POST Academy eyeing BLM land for training site
An obstacle course, a shooting range and tracks for driving, running and riding all-terrain vehicles would be part of a proposed site for the Peace Officer Standards and Training Academy in Grand Junction, currently housed at Western Colorado Community College.
The site would include a classroom building, splash pads and a mock city block for simulating crime scenarios, all of which could also be used by local and nearby law enforcement agencies for continued training. Construction of the full site would cost $1.6 to $2 million, according to Derek Wagner, Mesa State College director of strategic initiatives.

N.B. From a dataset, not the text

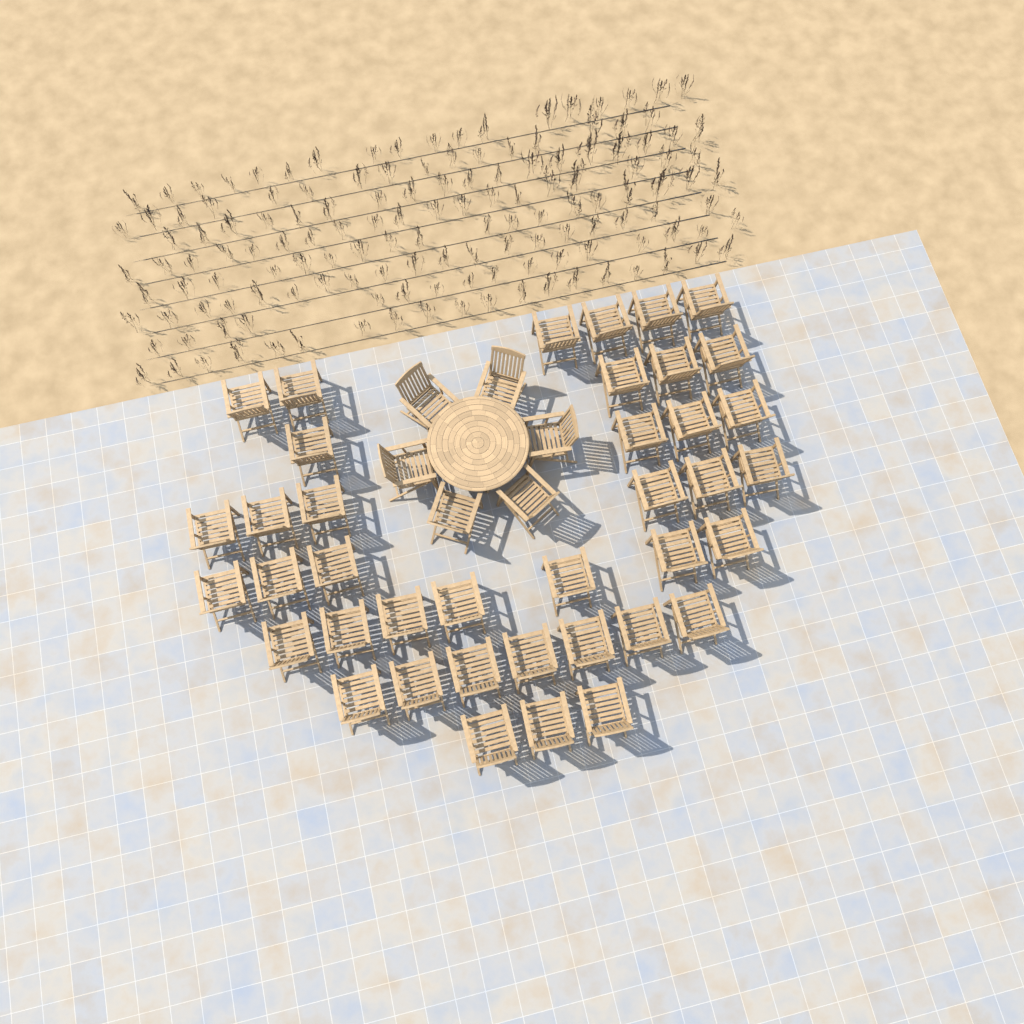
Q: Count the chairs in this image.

Mesa County and the city of Grand Junction are likely to chip in on the project, Wagner said, but it isn’t clear who will pay for what yet. The county has a $600,000 Department of Local Affairs grant it plans to dedicate to building the driving track. The grant money has to be spent by summer 2012.
The college submitted an application in 2008 to acquire Bureau of Land Management property for a regional public-safety training facility in the Whitewater Hill area. The original proposal was for 209 acres, but plans have been scaled back to 80 acres because endangered cacti in the area could not be removed for construction. Wagner said the college hopes to finalize the land purchase by the end of the year.

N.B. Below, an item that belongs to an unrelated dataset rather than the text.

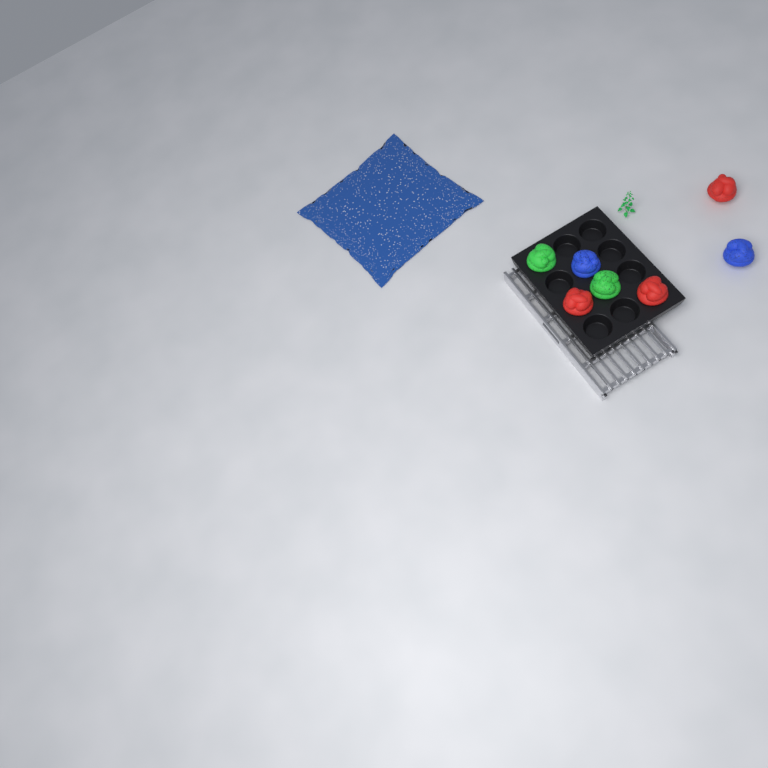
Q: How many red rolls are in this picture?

BLM land can be purchased by local or state governments or their entities under the Recreation and Public Purposes Act, as long as the land is used for recreational or public purposes and an environmental study is performed. The BLM is working on an environmental study for the 80-acre site and has to get approval at the state and federal levels before transferring the land.

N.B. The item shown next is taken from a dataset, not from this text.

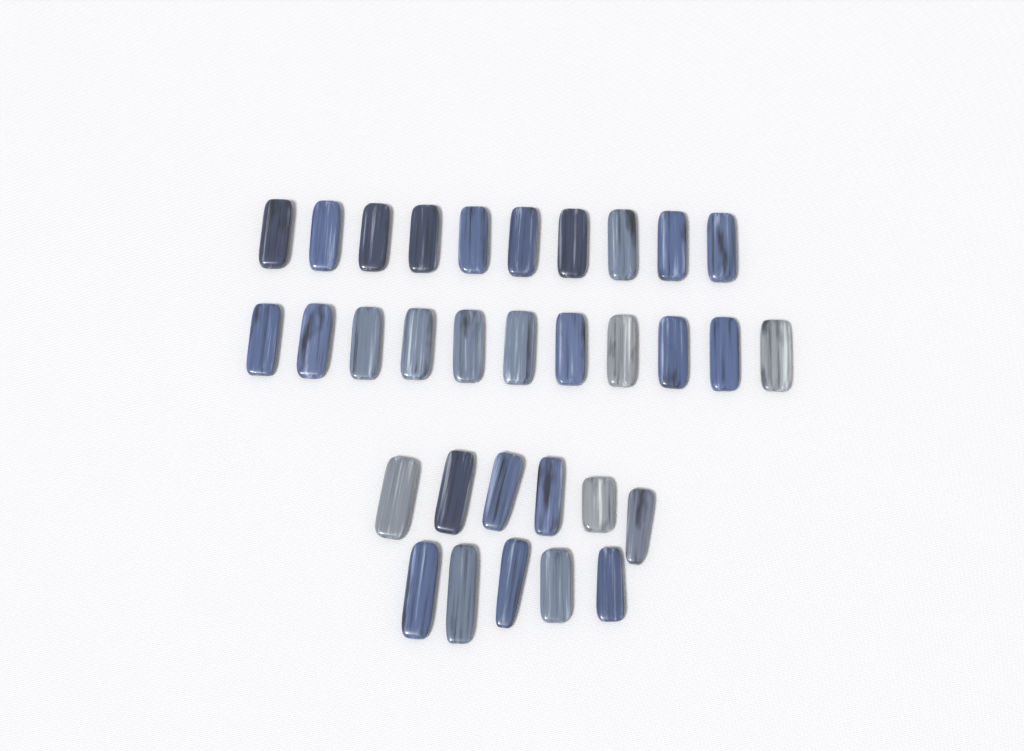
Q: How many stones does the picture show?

Catherine Robertson, field manager of the Grand Junction BLM office, said land transfers under the Recreation and Public Purposes Act are rare. Mesa County purchased some BLM land previously, but this would be Mesa State’s first time doing so.
Brigitte Sundermann, director of Western Colorado Community College, said her goal is to eventually house all POST Academy classes on the 80-acre site. The academy has conducted some obstacle course and fitness training in parks and driving training at the Whitewater Boat Ramp.
“This gives it a feeling of an academy, a feeling of continuity,” Sundermann said of the plans.